== Exercise description ==
Please reproduce everything in the Cyril Webster biography from "- Education: Selwyn" down to "from London University.", word for word.

== Source passage ==
- Born: 28 December 1909
- Died: 8 August 2007 (aged 97)
- Education: Selwyn College, Cambridge
- Occupation: Agriculturalist
- Years active: 1933-1980
- Children: 1 son and 1 daughter

= Cyril Webster =

British agriculturalist (1909–2007)

Cyril Charles Webster CMG (28 December 1909 – 8 August 2007) was a British agriculturalist who served in the Colonial Agricultural Service.

== Early life and education ==
Webster was born on 28 December 1909, the son of Ernest Webster. He was educated at Beckenham County School; the South East Agricultural College at Wye College, and Selwyn College, Cambridge. He then pursued further studies at Imperial College of Tropical Agriculture, Trinidad. Later, in 1949, he obtained a doctorate from London University.

== Career ==
Webster joined the Colonial Agricultural Service, and in 1933 went to central Burma where he worked with a company producing tung oil. An important ingredient in marine paints, he worked on improving methods to increase yields. In 1936, he went to Nigeria and worked on oil palm before moving to Nyasaland (now Malawi) in 1939 where he was involved again with tung oil production, then in great demand due to the outbreak of the Second World War. From 1950 to 1955, he served as Chief Research Officer in Kenya.

Webster went to Malaya in 1956, where he spent two years as Deputy Director of Agriculture. He then served as Professor of Agriculture and Deputy Principal at Imperial College of Tropical Agriculture (now part of the University of West Indies) from 1957 to 1960. Returning to Malaysia, he served as the last expatriate director of the Rubber Research Institute, Malaysia from 1961 to 1965. In 1961, he was involved in a dispute with the government over its acquisition of Rubber Research Institute land for the new Kuala Lumpur airport. In the same year, he organised the first rubber planters' conference in Malaya since 1938 attended by scientists and over 150 planters at which he delivered an address on the growing threat to the rubber industry of synthetic rubber. An important scientific research centre in the region employing over 1,000 people, in recognition of his services, he received the CMG and the Malaysian honour, Johan Mangku Negara.

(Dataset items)
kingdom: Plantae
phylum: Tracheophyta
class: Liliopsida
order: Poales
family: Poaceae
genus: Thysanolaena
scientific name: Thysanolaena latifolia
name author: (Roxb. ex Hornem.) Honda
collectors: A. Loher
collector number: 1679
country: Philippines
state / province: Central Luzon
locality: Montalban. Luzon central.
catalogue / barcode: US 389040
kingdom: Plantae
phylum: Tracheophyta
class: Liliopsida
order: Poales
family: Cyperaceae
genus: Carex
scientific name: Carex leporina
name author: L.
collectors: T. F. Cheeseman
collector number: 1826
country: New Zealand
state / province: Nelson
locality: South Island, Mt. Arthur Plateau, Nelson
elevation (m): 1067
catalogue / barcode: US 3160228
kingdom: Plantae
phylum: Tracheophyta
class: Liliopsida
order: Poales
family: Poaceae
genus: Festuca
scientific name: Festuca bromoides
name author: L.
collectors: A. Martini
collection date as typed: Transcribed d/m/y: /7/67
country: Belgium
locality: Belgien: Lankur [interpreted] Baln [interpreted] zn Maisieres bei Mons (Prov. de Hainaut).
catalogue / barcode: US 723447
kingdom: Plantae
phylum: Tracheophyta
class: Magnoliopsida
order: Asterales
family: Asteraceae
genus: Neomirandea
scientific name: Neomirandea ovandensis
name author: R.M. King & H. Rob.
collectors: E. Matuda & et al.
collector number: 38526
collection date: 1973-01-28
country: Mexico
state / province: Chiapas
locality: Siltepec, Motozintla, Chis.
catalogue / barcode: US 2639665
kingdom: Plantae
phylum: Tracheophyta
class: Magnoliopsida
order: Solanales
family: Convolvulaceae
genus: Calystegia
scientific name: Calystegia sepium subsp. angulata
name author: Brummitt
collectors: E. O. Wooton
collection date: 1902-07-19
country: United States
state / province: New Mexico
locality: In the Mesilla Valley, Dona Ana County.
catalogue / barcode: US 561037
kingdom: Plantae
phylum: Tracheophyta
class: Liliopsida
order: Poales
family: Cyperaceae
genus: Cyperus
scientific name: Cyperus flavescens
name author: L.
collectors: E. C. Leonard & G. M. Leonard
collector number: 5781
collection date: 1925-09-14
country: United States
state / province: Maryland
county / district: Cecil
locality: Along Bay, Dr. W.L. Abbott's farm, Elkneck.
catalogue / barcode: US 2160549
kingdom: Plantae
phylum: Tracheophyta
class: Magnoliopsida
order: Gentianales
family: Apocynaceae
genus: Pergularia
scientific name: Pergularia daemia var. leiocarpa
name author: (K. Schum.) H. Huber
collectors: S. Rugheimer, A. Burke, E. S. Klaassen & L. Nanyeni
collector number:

== Expected answer ==
- Education: Selwyn College, Cambridge
- Occupation: Agriculturalist
- Years active: 1933-1980
- Children: 1 son and 1 daughter

= Cyril Webster =

British agriculturalist (1909–2007)

Cyril Charles Webster CMG (28 December 1909 – 8 August 2007) was a British agriculturalist who served in the Colonial Agricultural Service.

== Early life and education ==
Webster was born on 28 December 1909, the son of Ernest Webster. He was educated at Beckenham County School; the South East Agricultural College at Wye College, and Selwyn College, Cambridge. He then pursued further studies at Imperial College of Tropical Agriculture, Trinidad. Later, in 1949, he obtained a doctorate from London University.